Capturing the Spirit of America in the 60s and Beyond

Lawrence Schiller is a versatile artist who has produced an impressive body of photography. He has been involved in a rich array of projects that preserved unrepeatable moments from the 1960s and had a grasp on the pulse of the times. He documented stories for some of the world’s most famous magazines like Life, TIME, and Newsweek and captured the iconic faces of their eras, whether Marilyn Monroe, Buster Keaton, Muhammad Ali, Paul Newman, or even Lee Harvey Oswald. Adventurous and inventive, Lawrence Schiller has left a photographic legacy that records the spirit of America in the 60s and beyond.

The Early Years

Lawrence Schiller was born in Brooklyn in 1936 and grew up in San Diego, California. Although he suffered an accident in childhood that partly damaged his vision, he pursued photography passionately. From his start as a photographer, his pictures appeared in major magazines like Life, Playboy, GlamourParis Match, Stern, and The Saturday Evening Post. Undoubtedly, Schiller was always looking for creative ways of capturing a photograph and adding visual strength to the narrative of any story. Consequently, Lawrence Schiller’s work would become popular and sought after.

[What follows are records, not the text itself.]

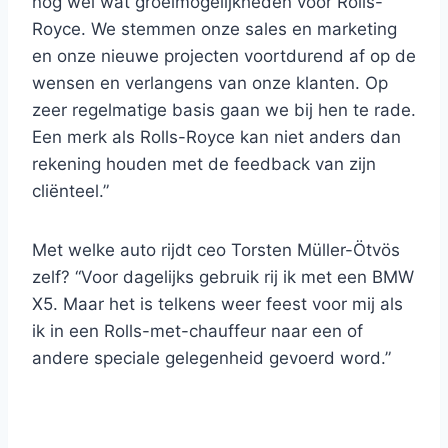
nog wel wat groeimogelijkheden voor Rolls-
Royce. We stemmen onze sales en marketing
en onze nieuwe projecten voortdurend af op de
wensen en verlangens van onze klanten. Op
zeer regelmatige basis gaan we bij hen te rade.
Een merk als Rolls-Royce kan niet anders dan
rekening houden met de feedback van zijn
cliënteel.”
Met welke auto rijdt ceo Torsten Müller-Ötvös
zelf? “Voor dagelijks gebruik rij ik met een BMW
X5. Maar het is telkens weer feest voor mij als
ik in een Rolls-met-chauffeur naar een of
andere speciale gelegenheid gevoerd word.”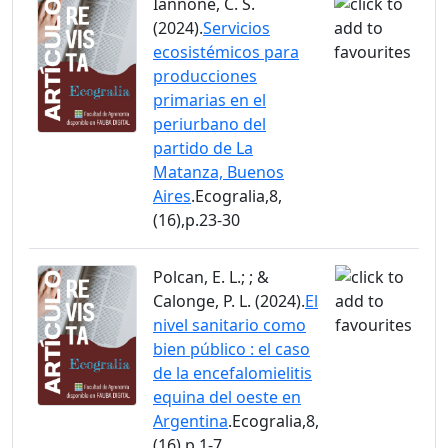
Iannone, C. S.
(2024).
Servicios
ecosistémicos para
producciones
primarias en el
periurbano del
partido de La
Matanza, Buenos
Aires
.Ecogralia,8,
(16),p.23-30
Polcan, E. L.; ; &
Calonge, P. L. (2024).
El
nivel sanitario como
bien público : el caso
de la encefalomielitis
equina del oeste en
Argentina
.Ecogralia,8,
(16),p.1-7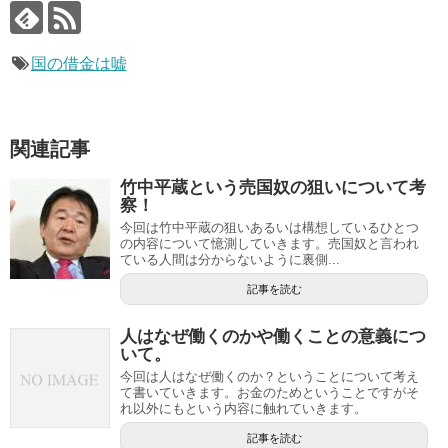
国の借金は嘘
関連記事
竹中平蔵という売国奴の狙いについて考
察！
今回は竹中平蔵の狙いあるいは構想しているひとつ
の内容について憶測していきます。売国奴と言われ
ている人間は分からないように裏側...
記事を読む
人はなぜ働くのかや働くことの意義につ
いて。
今回は人はなぜ働くのか？ということについて考え
て書いていきます。お金のためということですがそ
れ以外にもという内容に触れていきます。
記事を読む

“I started as a young photojournalist. My father gave me a camera, I think when I was 12 years old, and by the time I was 13, I was going door to door taking snapshots and then going back and selling the pictures to the people.” – Lawrence Schiller.

Lawrence Schiller Worldwide

Lawrence Schiller’s skill and originality as a photographer led to a growing market, which allowed him to make pictures that began to be circulated worldwide. After the assassination of JFK, he flew to Dallas and photographed Lee Harvey Oswald. He helped produce the long-term photo-essay by W. Eugene Smith, Minamata, in 1975, showing the suffering caused by chemical pollution in Japan. Schiller later moved to motion pictures, working in different capacities as a stills director, film director, and producer of motion pictures.

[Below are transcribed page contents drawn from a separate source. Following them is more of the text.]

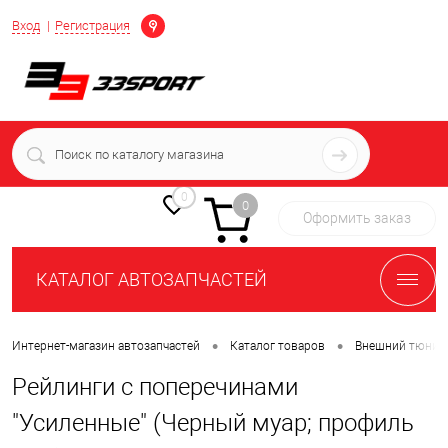
Определение
Вход
Регистрация
+7 (939) 716-10-06
пн-пт 7:00-16:00 МСК
0
0
Оформить заказ
КАТАЛОГ АВТОЗАПЧАСТЕЙ
•
•
Интернет-магазин автозапчастей
Каталог товаров
Внешний тюнин
Рейлинги с поперечинами
"Усиленные" (Черный муар; профиль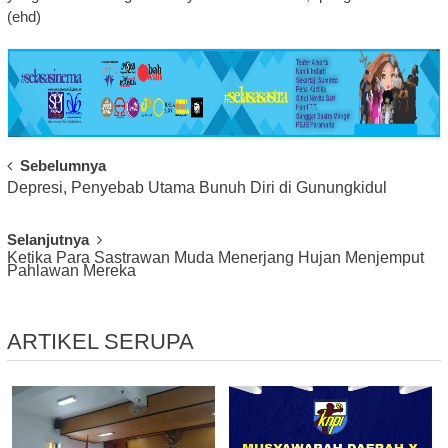
(ehd)
Post
Sebelumnya
Depresi, Penyebab Utama Bunuh Diri di Gunungkidul
Navigation
Selanjutnya
Ketika Para Sastrawan Muda Menerjang Hujan Menjemput
Pahlawan Mereka
ARTIKEL SERUPA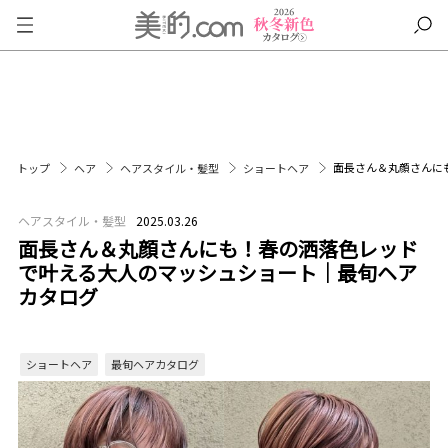
面長さん＆丸顔さんに
トップ
ヘア
ヘアスタイル・髪型
ショートヘア
ヘアスタイル・髪型
2025.03.26
面長さん＆丸顔さんにも！春の洒落色レッド
で叶える大人のマッシュショート｜最旬ヘア
カタログ
ショートヘア
最旬ヘアカタログ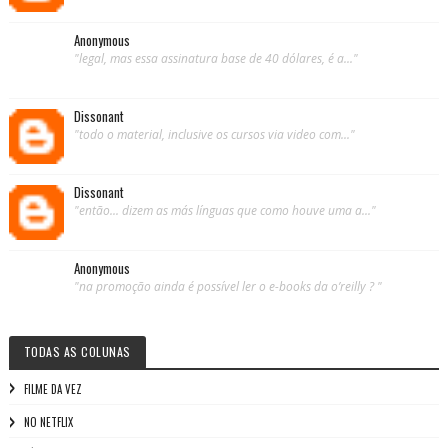
Anonymous
"legal, mas essa assinatura base de 40 dólares, é a..."
Dissonant
"todo o material, inclusive os cursos via video com..."
Dissonant
"então... dizem as más línguas que como houve uma a..."
Anonymous
"na promoção ainda é possível ler o e-books da o’reilly ? "
TODAS AS COLUNAS
FILME DA VEZ
NO NETFLIX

“It was a wild, wild period, an uncontrolled period. I don’t think you had any sense of perspective in the ’60s. You had to wait and look back at it because it was a period in which things were happening that had no rhyme or reason to it. But by the end of the 60s, I had covered so many stories, had so many magazine covers, I had somehow become part of that decade’s history. And I already had my eye on the future.” – Lawrence Schiller.

Lawrence Schiller, Paul Newman and Robert Redford
Lawrence Schiller, Paul Newman and Robert Redford, 1968, Archival Pigment Photograph

Butch Cassidy and The Sundance Kid

In 1968, Lawrence Schiller becomes director of still photography for Butch Cassidy and The Sundance Kid, starring Paul Newman and Robert Redford. Butch Cassidy was a box office smash and helped launch the career of Redford. Schiller had previously struck a friendship with Newman on the set of Cool Hand Luke and developed a close relationship with the actor. Flying down to Mexico to photograph the cast while they filmed scenes for the movie, Schiller would capture Paul Newman, Robert Redford, and director George Roy Hill as they played ping pong.

“I read the screenplay, and I went down to Mexico where some of the scenes were being shot. The cinematographer was Conrad Hall, who I had met on Cool Hand Luke, who always kept the company waiting. I mean, he would wait for the light. “I want to shoot into the light. I want cross-light.” And sometimes, the studio would sit for half a day waiting for Connie to say, “This is it. The light is right.” And what would the guys do? They go play ping pong. They listen to music. So, Newman and Redford were always playing ping pong with George Roy Hill or somebody else. And I would photograph them, and this is one of the frames on one roll of film.” – Lawrence Schiller.

Paul Newman & Robert Redford

Photographers who have been involved in film production, like Schiller, have access to their subjects on and off-set. Before the advent of social media and instant captures with smartphones, pictures such as Paul Newman and Robert Redford (playing ping pong) gave us unique access to the human moments of celebrity figures. The on-set images generally became promotional stills and were used as marketing tools. The off-set, unpredictable moments could often lead to pictures that seem more natural, telling, and resonate more with the viewer. The photograph, Paul Newman and Robert Redford, both demystifies two of the 60’s generation biggest stars, and in a candid moment, gives us, the viewer, a glimpse of unforced fun and joy.